Colibactin: More Than a New Bacterial Toxin Original paper

What was reviewed?

This paper reviewed the bacterial genotoxin colibactin and the pks genomic island that encodes its biosynthesis, with emphasis on where pks-positive bacteria appear in humans, how colibactin matures from a “prodrug” into an active genotoxin, and what host effects follow exposure. The authors framed colibactin as a microbiota-linked toxin that triggers DNA double-strand breaks, chromosomal instability, and cell-cycle arrest, then connects those cellular injuries to downstream clinical relevance such as carcinogenesis and invasive infections.

Who was reviewed?

Because this is a review, it integrated evidence across studied populations and models rather than enrolling a single cohort. It summarized human carriage studies showing pks+ E. coli in stools (about 12–32% prevalence) and in neonates (around 33% in one Swedish cohort and 26.9% in a French cohort), and it also drew on clinical isolate studies in urosepsis, prostatitis, neonatal meningitis, and blood cultures. The review further noted pks distribution in other Enterobacteriaceae such as Klebsiella pneumoniae and referenced animal and cell models that link pks-positive bacteria to epithelial DNA damage and tumor phenotypes.

What were the most important findings?

For a microbiome signatures database, the key “signature” is functional: colonization or infection with pks-positive Enterobacteriaceae, especially B2 phylogroup E. coli that often co-carry other virulence traits. The review underscored that colibactin-producing bacteria drive DNA damage that can lead to epithelial senescence and immune-cell apoptosis, and it tied that harm to a defined maturation pathway in which ClbM transports precolibactin into the periplasm, ClbP cleaves the prodrug side chain to generate mature colibactin, and ClbS protects bacteria by inactivating the genotoxic activity via cyclopropane hydrolase function. Structurally, the authors highlighted motifs linked to genotoxicity—cyclopropane “warheads” and DNA-interacting thiazole/bithiazole features—and they pointed to evidence that pks+ E. coli can induce DNA interstrand cross-links that feed into double-strand breaks.

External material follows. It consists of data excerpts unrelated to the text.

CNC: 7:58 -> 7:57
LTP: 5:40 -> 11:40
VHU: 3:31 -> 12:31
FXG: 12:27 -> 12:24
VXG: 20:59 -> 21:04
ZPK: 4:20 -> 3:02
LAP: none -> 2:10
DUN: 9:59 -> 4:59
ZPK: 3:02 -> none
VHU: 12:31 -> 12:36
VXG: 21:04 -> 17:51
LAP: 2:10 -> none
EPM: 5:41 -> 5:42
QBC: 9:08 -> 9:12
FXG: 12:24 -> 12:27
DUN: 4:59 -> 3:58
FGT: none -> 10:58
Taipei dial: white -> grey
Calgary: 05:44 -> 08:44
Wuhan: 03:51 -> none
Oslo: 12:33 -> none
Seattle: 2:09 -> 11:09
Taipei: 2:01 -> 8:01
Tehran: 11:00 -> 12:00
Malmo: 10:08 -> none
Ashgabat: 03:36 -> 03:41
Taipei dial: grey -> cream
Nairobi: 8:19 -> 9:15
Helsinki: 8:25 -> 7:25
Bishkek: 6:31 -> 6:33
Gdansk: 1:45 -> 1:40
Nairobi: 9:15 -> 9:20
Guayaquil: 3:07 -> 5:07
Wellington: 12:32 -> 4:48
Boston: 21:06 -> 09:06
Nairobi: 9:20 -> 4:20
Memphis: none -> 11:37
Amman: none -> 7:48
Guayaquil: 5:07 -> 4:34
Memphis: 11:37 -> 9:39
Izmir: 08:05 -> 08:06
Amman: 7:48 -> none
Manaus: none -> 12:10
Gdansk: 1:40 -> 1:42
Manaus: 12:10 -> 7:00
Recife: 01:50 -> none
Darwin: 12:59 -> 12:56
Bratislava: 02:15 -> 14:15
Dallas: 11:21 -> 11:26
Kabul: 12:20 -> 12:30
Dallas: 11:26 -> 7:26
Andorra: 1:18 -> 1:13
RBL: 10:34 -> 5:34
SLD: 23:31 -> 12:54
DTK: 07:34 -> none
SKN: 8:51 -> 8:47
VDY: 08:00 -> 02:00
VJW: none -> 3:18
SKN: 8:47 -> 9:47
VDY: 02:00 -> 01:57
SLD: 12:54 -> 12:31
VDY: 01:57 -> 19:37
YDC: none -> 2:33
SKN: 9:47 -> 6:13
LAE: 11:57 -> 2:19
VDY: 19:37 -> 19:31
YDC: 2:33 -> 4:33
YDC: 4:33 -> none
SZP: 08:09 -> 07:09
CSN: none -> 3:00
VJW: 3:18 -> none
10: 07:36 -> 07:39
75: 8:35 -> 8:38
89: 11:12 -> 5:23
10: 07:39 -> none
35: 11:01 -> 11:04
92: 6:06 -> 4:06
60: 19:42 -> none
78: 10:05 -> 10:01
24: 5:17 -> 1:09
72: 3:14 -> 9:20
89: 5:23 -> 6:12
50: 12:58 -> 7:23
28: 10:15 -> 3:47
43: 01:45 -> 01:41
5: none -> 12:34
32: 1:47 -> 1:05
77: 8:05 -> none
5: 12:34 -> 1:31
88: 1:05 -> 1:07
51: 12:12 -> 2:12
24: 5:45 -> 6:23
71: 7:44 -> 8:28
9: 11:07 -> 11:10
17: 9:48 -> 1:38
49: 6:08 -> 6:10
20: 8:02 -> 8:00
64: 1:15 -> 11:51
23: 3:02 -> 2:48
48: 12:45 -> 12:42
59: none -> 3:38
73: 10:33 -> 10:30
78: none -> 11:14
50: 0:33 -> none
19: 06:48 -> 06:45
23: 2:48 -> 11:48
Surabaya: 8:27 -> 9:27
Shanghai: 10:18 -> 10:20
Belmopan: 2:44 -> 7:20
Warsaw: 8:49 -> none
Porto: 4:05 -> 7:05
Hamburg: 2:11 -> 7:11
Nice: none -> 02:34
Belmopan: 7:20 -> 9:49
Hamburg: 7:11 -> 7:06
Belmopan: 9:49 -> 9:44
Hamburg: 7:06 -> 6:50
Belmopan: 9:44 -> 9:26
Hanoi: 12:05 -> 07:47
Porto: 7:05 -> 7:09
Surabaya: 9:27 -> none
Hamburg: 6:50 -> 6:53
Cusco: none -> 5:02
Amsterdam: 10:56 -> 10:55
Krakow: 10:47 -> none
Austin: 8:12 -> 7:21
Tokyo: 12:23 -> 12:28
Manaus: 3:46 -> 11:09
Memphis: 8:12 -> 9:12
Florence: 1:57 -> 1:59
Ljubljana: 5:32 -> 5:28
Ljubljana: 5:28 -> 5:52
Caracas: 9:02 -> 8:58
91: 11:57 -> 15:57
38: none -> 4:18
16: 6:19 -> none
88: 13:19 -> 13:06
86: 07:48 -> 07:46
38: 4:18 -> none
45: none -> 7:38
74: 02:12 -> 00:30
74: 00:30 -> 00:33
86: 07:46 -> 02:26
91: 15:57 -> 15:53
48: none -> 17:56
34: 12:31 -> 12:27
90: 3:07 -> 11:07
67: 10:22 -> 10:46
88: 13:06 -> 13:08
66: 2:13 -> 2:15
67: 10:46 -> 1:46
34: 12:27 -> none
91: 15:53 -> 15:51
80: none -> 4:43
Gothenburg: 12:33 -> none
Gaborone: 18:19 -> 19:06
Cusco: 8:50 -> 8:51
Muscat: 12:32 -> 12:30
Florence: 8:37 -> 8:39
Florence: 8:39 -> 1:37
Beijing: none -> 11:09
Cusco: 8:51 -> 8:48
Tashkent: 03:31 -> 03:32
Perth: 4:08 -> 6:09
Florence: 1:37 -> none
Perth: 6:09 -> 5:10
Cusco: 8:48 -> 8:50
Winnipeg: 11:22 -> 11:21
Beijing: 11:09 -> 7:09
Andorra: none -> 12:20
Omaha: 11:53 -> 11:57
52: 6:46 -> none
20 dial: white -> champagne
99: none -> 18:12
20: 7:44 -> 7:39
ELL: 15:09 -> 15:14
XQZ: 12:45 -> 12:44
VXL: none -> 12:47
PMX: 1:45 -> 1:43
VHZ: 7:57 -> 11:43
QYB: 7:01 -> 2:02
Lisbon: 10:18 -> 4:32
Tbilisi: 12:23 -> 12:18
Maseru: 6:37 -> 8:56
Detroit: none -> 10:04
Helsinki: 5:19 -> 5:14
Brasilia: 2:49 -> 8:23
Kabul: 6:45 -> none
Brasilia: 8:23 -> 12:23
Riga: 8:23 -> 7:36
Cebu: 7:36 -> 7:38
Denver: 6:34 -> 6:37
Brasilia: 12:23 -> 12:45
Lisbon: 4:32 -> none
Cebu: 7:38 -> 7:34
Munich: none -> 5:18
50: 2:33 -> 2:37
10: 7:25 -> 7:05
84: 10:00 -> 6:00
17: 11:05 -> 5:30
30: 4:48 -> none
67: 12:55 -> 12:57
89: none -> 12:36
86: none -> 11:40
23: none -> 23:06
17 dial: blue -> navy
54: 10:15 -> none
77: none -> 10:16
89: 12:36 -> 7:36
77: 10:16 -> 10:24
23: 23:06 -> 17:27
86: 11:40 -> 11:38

What are the greatest implications of this study/ review?

Clinically, this review supports treating pks positivity as a meaningful microbial risk marker because it links a specific bacterial gene island to a clear mechanism—DNA injury with senescence/apoptosis—and to disease settings that matter to clinicians, including colorectal cancer and severe invasive infections. It also highlights an actionable therapeutic concept: the authors describe that inhibitors targeting the colibactin pathway (“Clb” inhibitors) have already shown proof-of-concept potential to prevent deleterious effects, which makes toxin-pathway blockade an attractive alternative to broad microbiome disruption. At the same time, they caution clinicians to keep context in view, because the pks island can also drive anti-inflammatory, analgesic, and antibiotic activities, so precision strategies should aim to reduce genotoxic output without discarding beneficial functions.